Using a Performance Counter Monitoring tool like Windows System Monitor (Control Panel->Administrative Tools->Performance) gives you a good live overview of your processes memory. The following image shows the Gen0 (green), 1 (yellow), 2 (orange) and Large Object Heap Size (red) of two processes on my system. The two processes are two instances of an ASP.NET Worker Process. One is hosting the frontend ASP.NET Web Application, the other is hosting the backend ASP.NET Web Services.

Shows all Generation Heap Sizes
Shows all Generation Heap Sizes

Looking at the dynaTrace memory graph above shows me that I seem to have a memory problem on my frontend process. I trusted those values and spent quite some time to figure out what the memory leak actually is creating different memory dumps to identify the growing objects by comparing the individual dumps. Interestingly enough – the dumps of my frontend component didn’t indicate any problem. Just out of curiosity I did dumps on my backend process and was surprised to find a huge leak there.

.NET Heap Counters are not always accurate

When having more than one process instance of the same application .NET Heap Counters are not always accurate. Here is why:

Additionally to the Heap Counters I also monitored the general process performance counters. Here is what the counters looked like for my frontend and backend process:

General Memory Counters of both processes
General Memory Counters of both processes

These counters backed up the information I got from my memory dumps indicating the memory leak is actually in my backend process and not in the frontend. The frontend looks really fine with a flat line in the memory consumption.

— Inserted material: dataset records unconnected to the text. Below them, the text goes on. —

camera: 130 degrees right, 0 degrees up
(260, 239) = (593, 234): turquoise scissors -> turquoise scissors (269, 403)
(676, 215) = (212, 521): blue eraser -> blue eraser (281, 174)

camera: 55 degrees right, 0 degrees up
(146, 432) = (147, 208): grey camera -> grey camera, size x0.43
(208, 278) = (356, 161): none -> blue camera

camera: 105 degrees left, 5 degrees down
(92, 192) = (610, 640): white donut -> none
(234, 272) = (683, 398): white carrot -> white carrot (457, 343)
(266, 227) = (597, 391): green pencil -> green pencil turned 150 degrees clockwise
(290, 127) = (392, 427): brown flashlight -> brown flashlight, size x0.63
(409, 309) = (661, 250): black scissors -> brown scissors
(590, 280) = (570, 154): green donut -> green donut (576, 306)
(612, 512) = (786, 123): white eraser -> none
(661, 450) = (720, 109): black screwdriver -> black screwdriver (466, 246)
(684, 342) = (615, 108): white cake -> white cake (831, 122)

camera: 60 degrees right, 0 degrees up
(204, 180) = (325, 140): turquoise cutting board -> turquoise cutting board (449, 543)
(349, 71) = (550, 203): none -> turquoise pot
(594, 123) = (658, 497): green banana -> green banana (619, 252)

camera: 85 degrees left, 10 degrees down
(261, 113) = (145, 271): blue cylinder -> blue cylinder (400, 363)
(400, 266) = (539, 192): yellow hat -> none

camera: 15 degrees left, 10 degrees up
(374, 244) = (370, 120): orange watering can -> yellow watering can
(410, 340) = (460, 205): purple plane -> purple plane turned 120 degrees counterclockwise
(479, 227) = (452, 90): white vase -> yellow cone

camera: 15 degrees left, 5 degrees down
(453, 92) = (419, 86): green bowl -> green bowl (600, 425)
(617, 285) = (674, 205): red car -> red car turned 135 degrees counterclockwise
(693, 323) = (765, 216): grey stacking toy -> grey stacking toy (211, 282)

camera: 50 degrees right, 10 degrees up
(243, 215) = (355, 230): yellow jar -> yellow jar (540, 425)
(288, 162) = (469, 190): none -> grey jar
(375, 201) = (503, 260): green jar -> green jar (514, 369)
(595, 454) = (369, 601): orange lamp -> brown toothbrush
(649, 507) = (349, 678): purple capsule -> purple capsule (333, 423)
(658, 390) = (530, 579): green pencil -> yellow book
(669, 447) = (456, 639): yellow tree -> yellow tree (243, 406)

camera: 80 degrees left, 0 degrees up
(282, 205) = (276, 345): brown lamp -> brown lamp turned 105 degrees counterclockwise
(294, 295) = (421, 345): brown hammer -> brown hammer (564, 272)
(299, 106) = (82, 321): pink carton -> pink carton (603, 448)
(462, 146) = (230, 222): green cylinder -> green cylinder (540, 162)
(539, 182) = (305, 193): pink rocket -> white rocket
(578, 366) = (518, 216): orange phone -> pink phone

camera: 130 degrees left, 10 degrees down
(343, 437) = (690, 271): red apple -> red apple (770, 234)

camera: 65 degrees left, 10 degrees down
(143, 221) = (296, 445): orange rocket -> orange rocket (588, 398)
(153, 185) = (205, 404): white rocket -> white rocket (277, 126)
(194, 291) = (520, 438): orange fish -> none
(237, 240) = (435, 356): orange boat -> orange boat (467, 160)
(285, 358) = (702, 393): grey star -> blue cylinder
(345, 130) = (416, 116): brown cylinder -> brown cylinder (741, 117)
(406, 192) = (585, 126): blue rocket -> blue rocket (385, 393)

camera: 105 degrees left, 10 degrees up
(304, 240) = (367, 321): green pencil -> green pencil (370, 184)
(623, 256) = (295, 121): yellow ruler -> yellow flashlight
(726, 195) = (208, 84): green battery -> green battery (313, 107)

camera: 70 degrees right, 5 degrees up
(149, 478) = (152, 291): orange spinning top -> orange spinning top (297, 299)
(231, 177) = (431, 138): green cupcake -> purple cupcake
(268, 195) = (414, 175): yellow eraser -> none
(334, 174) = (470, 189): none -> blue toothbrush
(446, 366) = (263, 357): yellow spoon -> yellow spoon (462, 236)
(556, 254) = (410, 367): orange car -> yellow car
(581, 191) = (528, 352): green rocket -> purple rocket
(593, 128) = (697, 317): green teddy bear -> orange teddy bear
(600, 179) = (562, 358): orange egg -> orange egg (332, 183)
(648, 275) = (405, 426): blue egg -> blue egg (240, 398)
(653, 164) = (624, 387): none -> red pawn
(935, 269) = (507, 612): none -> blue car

What seems to be the problem?

In order to rule out a tool problem I used different tools for the performance counters. All tools showed the same inconsistency between Heap Counters and Memory Counters. It seems that this problem happens if you have more than one instance of the same application. In that case – the instance name of the process for the performance counters get an index appended. The first process would be “aspnet_wp.exe”, the second would be “aspnet_wp.exe#2” and so on. It seems that there is a problem in the .NET Framework publishing the Heap Counters to the correct object instance.

Conclusion

Performance Counters for Memory analysis in .NET Applications are a great source to identify memory problems. Be careful though when you run the same application multiple times on your machine. Especially when running ASP.NET Apps on IIS in different Application Pools. The above explained behaviour might not occur on every machine – I am sure it depends on the sequence that processes are started. I am going to forward this information to the folks at Microsoft.